*Originally submitted in Spanish and translated to English by the Secretariat
Chile reaffirms its commitment to the 2030 Agenda for Sustainable Development and the Sustainable Development Goals, which require the engagement of all actors to ensure that no one is left behind.
With the creation of the National Council for the Implementation of the 2030 Agenda for Sustainable Development, composed of the Ministry of Foreign Affairs, the Ministry of Economic Affairs, Business Development and Tourism, the Ministry of Social Development and the Ministry of the Environment, progress has been made in establishing, disseminating and developing a national study relating to the Sustainable Development Goals in order to identify public policies and private initiatives that could contribute to their implementation, and also address gaps and challenges.
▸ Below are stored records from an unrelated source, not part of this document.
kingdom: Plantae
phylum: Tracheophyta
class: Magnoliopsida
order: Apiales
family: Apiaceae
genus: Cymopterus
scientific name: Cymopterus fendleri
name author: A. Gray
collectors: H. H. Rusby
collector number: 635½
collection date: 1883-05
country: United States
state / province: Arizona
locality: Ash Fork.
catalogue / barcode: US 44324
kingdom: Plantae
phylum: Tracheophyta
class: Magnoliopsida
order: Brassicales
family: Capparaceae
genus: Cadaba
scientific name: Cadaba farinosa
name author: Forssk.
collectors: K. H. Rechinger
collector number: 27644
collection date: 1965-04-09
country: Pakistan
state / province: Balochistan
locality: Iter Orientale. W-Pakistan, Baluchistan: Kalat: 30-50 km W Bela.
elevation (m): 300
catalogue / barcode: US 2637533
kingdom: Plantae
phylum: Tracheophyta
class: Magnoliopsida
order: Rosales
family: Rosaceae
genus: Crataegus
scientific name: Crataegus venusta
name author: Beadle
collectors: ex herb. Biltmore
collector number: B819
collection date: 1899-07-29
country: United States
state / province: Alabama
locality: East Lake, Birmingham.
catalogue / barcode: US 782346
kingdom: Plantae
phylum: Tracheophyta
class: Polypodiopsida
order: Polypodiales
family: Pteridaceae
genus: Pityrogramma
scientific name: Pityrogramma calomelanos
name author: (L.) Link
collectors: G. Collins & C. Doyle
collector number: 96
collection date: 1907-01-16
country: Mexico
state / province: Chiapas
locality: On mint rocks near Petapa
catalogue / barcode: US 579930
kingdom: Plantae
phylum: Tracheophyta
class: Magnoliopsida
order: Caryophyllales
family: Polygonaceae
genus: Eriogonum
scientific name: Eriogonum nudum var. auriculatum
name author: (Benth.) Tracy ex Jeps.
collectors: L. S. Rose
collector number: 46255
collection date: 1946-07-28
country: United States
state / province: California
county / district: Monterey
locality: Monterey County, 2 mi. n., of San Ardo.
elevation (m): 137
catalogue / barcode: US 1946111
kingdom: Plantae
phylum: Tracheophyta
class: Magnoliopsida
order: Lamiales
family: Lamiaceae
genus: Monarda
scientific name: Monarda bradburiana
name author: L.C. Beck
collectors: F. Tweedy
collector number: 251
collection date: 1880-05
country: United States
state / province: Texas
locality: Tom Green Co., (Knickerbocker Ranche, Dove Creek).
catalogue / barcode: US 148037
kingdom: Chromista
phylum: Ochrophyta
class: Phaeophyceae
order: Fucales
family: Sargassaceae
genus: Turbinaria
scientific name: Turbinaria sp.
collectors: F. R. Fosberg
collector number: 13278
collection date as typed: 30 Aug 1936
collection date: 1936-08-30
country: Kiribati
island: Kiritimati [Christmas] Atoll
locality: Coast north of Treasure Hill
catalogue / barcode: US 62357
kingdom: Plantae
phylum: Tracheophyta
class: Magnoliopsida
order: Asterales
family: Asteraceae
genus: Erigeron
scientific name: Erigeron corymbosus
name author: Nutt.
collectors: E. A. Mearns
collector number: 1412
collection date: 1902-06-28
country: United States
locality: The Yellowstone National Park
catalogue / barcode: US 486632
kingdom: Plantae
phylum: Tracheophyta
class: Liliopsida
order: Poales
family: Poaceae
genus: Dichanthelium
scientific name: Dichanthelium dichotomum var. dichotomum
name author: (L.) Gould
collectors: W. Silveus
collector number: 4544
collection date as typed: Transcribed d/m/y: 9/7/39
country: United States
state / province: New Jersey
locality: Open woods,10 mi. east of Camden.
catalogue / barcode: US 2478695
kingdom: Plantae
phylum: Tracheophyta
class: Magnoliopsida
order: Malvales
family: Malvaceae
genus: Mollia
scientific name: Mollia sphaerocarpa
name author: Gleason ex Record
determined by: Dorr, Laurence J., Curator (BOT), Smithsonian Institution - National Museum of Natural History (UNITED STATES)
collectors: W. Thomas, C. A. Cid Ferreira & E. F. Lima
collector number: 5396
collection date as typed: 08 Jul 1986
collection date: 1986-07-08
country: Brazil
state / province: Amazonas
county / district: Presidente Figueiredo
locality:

A government network for the Sustainable Development Goals has been developed, and committees and working groups composed of public institutions, the private sector, civil society, academia and United Nations system organizations have been established.
Other notable initiatives include awareness-raising workshops, national and regional dialogues hosted by the Government and the “Dialogues for a Sustainable Chile” organized by civil society. In addition, public-private dialogues were conducted through civil society councils, including the National Indigenous Council and the Council of Social Responsibility for Sustainable Development of the Ministry of Economic Affairs.
As a middle-income country, a member of the Organization for Economic Cooperation and Development and one of the most open economies in the world, Chile faces significant long-term challenges: reaching sustainable and inclusive development; reducing poverty and inequality; addressing climate change; and strengthening democratic institutions.
Chile reaffirms the integrality, indivisibility, universality and equal importance of the Sustainable Development Goals, which must be implemented as a shared responsibility between the State, civil society and economic actors in order to achieve sustainable economic and social development within the framework of inclusive economic growth; decent and productive work; the protection and promotion of human rights, through non-fragmented, redistributive policies with an emphasis on social investment; and by regulating the rights of market actors and promoting social cohesion, non-discrimination and environmental sustainability.
The 2030 Agenda is in line with the government programme, the previous and ongoing tax, education and labour reforms, and the expansion of the social protection system. These efforts, together with the development of strong institutions focused on indigenous peoples and youth, aim to reduce inequalities, protect rights and strengthen inclusion.
In the social sphere, income poverty has decreased to 11.7 per cent of the population (as at 2015) according to the national calculation method, and to 0.3 per cent according to the international calculation method. However, 20.9 per cent of the population experiences multidimensional poverty and marked income inequality persists. Consequently, comprehensive and cross-cutting efforts are required to protect, strengthen the capacities and guarantee the rights of vulnerable groups — women, youth, indigenous peoples, immigrants, the elderly, persons with disabilities and homeless people — while reducing gender and geographical gaps.
The Productivity, Innovation and Growth Agenda focuses on diversifying the production matrix, developing high-potential sectors, democratizing entrepreneurship and innovation, and increasing the productivity and competitiveness of small and medium enterprises. The Council of Social Responsibility for Sustainable Development and the Advisory Council on Gender oversee the implementation of public policies to promote corporate and social responsibility and equality between men and women. The Gender Parity Initiative is a public-private partnership aimed at reducing the economic gender gap. The Promotion Project focuses on ensuring greater representation of women in high-level leadership roles in private businesses.
The national environmental policy establishes conditions and incentives to strengthen sustainability by ensuring quality of life, environmental equity and ecosystem protection, as well as by promoting a green growth strategy through the national action plan on climate change, the national programme for sustainable consumption, and production and market-based instruments for environmental management. Further efforts which focus on the expansion of protected areas include a national biodiversity strategy, the legislative process to establish a Division for Biodiversity and Protected Areas, the Recycling Promotion Act and new plans to combat atmospheric pollution in cities. The environmental impact evaluation system, the promotion of local environmental management and the strategic environmental assessment are advancing sustainable territorial management. The Environmental Training Academy and the network of environmental education centres are also contributing to progress in this area.
Access to justice and the strengthening of institutions, democracy and citizen participation are prerequisites for inclusive and sustainable development. In that connection, the Probity and Transparency Agenda reflects the commitment of Chile to improving the quality of public policy and activities.
In conclusion, Chile reaffirms its commitment to revitalizing the global partnership for sustainable development and global governance mechanisms in pursuit of a peaceful, just and inclusive society free from violence.